RQ2 (Reliability Consistency):
- Cohen's Kappa values for Human-AI coding were generally consistent across gender and racial/ethnic groups.
- While some task-specific variations existed (e.g., Negotiation tasks generally had lower Kappa scores than Decision-Making), there was no evidence that ChatGPT's reliability systematically degraded for any specific demographic group.
RQ3 (Secondary Rater Patterns):
- The subgroup patterns of agreement between ChatGPT and a secondary human rater were comparable to those observed between two human raters. This suggests AI coding does not introduce systematic subgroup-specific prediction errors that differ from human-human variability.

4. Key Contributions

Methodological Adaptation: The paper proposes and operationalizes a three-check framework specifically adapted for evaluating subgroup consistency in nominal categorical coding of nested communication data, bridging a gap in the existing automated scoring literature.
Empirical Evidence of Fairness: It provides robust empirical evidence that GPT-4o can code collaborative communication data with consistency across gender and racial/ethnic groups comparable to human raters.
Diagnosis of "False" Disparities: The study offers a critical analytical insight: apparent demographic disparities in AI performance can sometimes stem from baseline shifts in the reference group (e.g., unusually high performance for the reference group) rather than actual bias against the focal group.
Task Generalizability: The findings hold across three distinct types of collaborative tasks (structured reasoning, open-ended negotiation, and information sharing), suggesting the consistency is not limited to a single interaction style.
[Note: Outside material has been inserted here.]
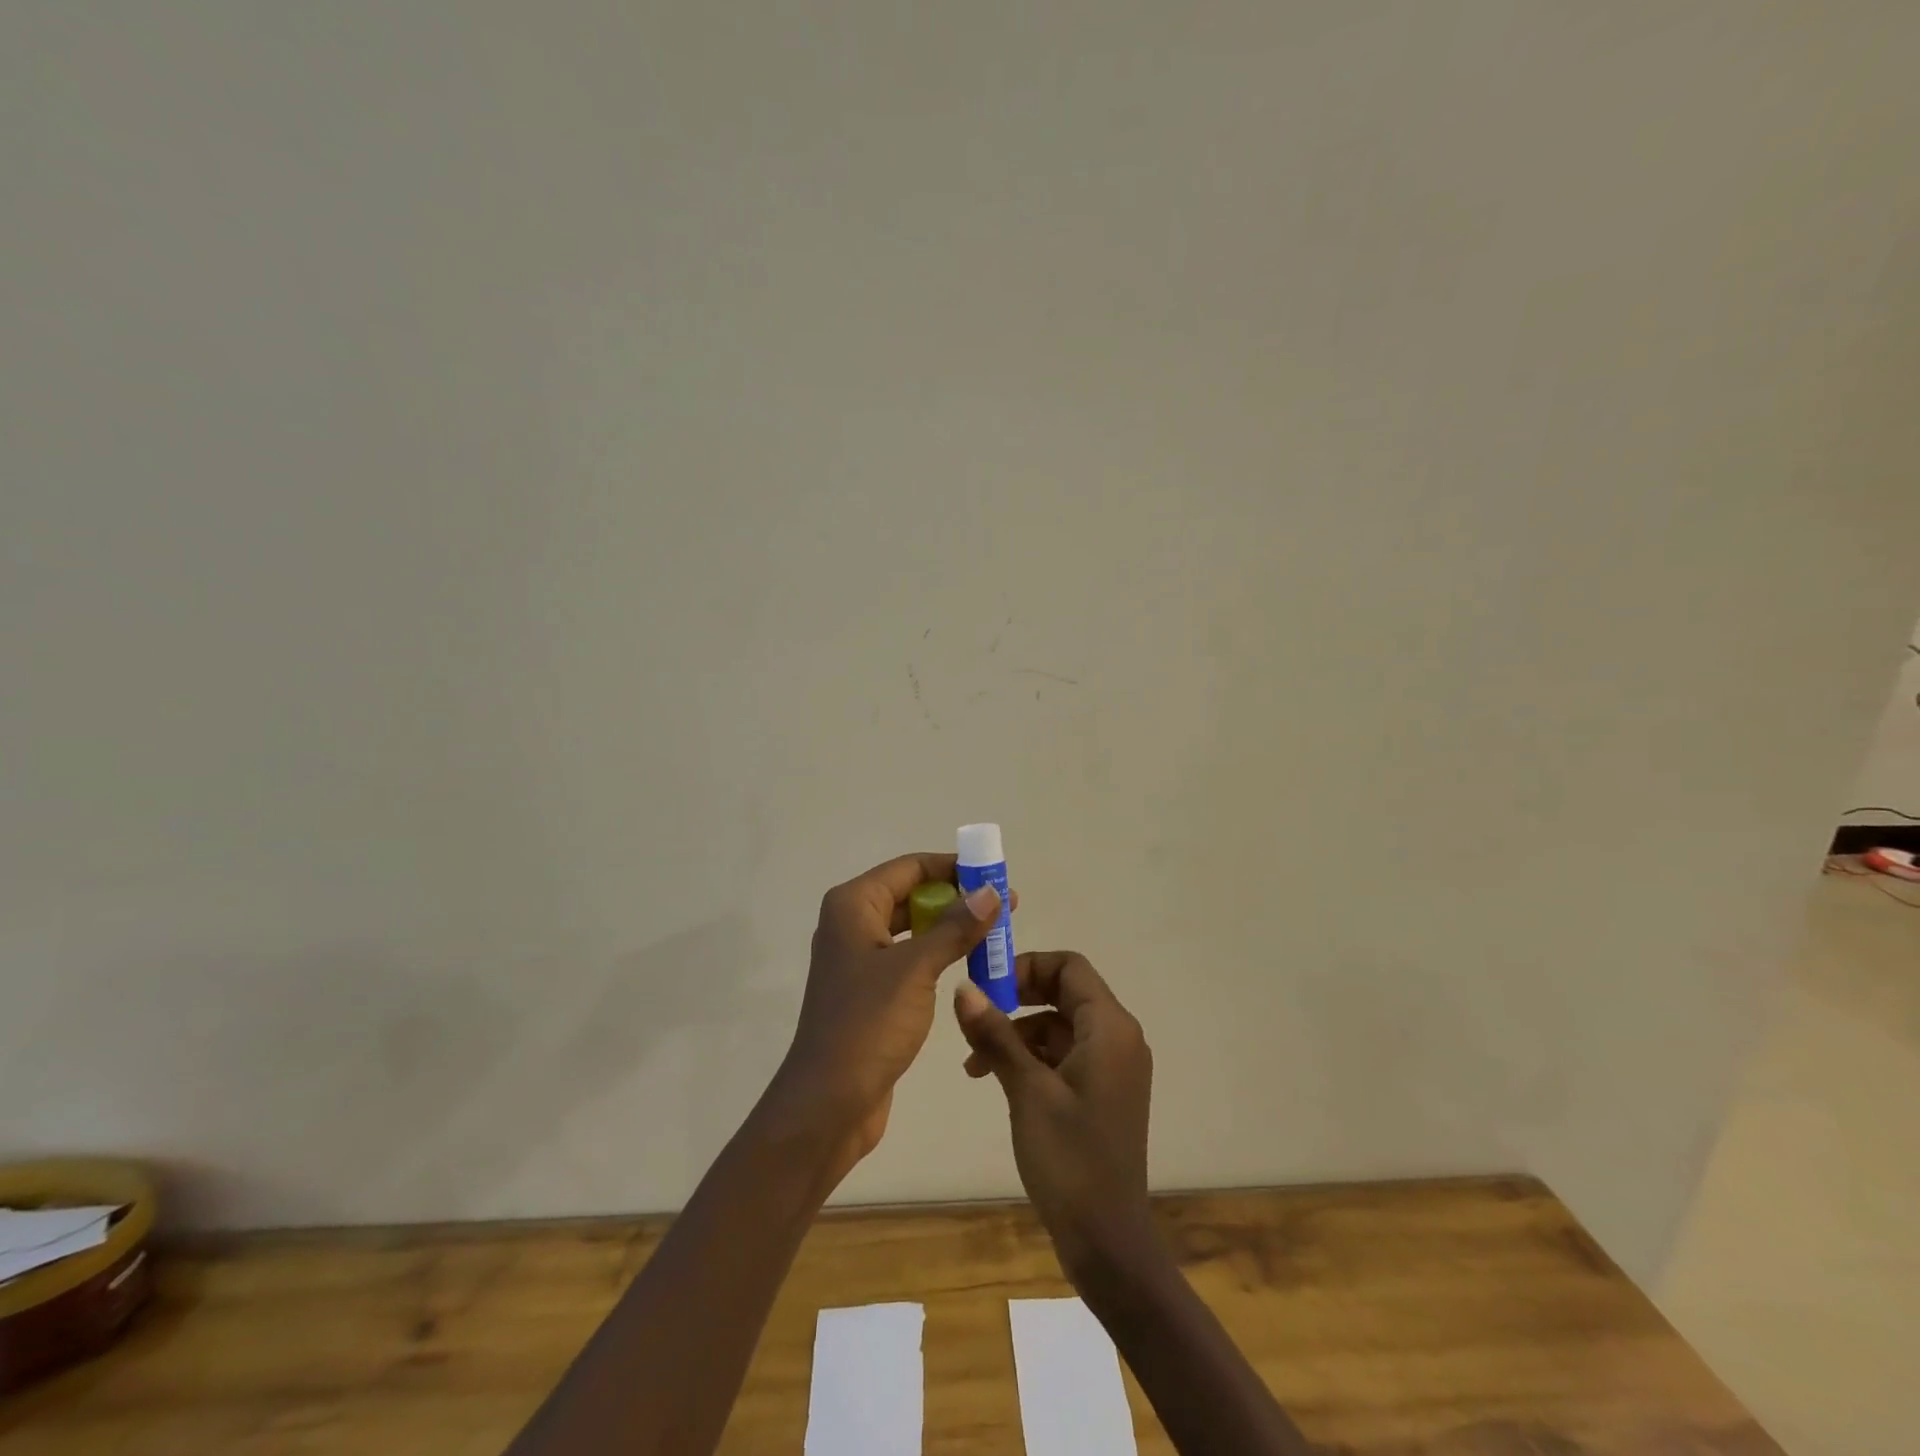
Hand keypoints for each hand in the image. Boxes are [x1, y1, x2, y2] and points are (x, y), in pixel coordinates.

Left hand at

5. Significance and Limitations

Significance:

Scalability: Validates the potential for using LLMs to scale the assessment of 21st-century skills (collaboration/communication) without introducing demographic bias at the coding stage.
Policy & Standards: The proposed three-check framework offers a standardized approach for the assessment community to validate and certify AI-based coding systems before deployment.
Responsible AI: Demonstrates that with appropriate prompt engineering and model selection, AI can serve as a reliable complement to human raters, provided specific guardrails and validation steps are taken.

Limitations & Future Directions:

Model Specificity: Results are specific to GPT-4o; future models (e.g., GPT-5, Gemini, Claude) may exhibit different behaviors.
Complexity: The coding framework used was relatively standard; more complex or nuanced frameworks may present different challenges.
Aggregation Risk: While individual codes showed no bias, disparities could still emerge when codes are aggregated into composite scores.
Sample Size: While sufficient for current analysis, larger datasets might reveal smaller, statistically significant differences that require practical significance thresholds to be defined by the community.
Role of AI: The authors conclude that AI is currently a complement to human coding rather than a full replacement, as it does not yet meet all validity standards expected of human raters in high-stakes psychometric contexts.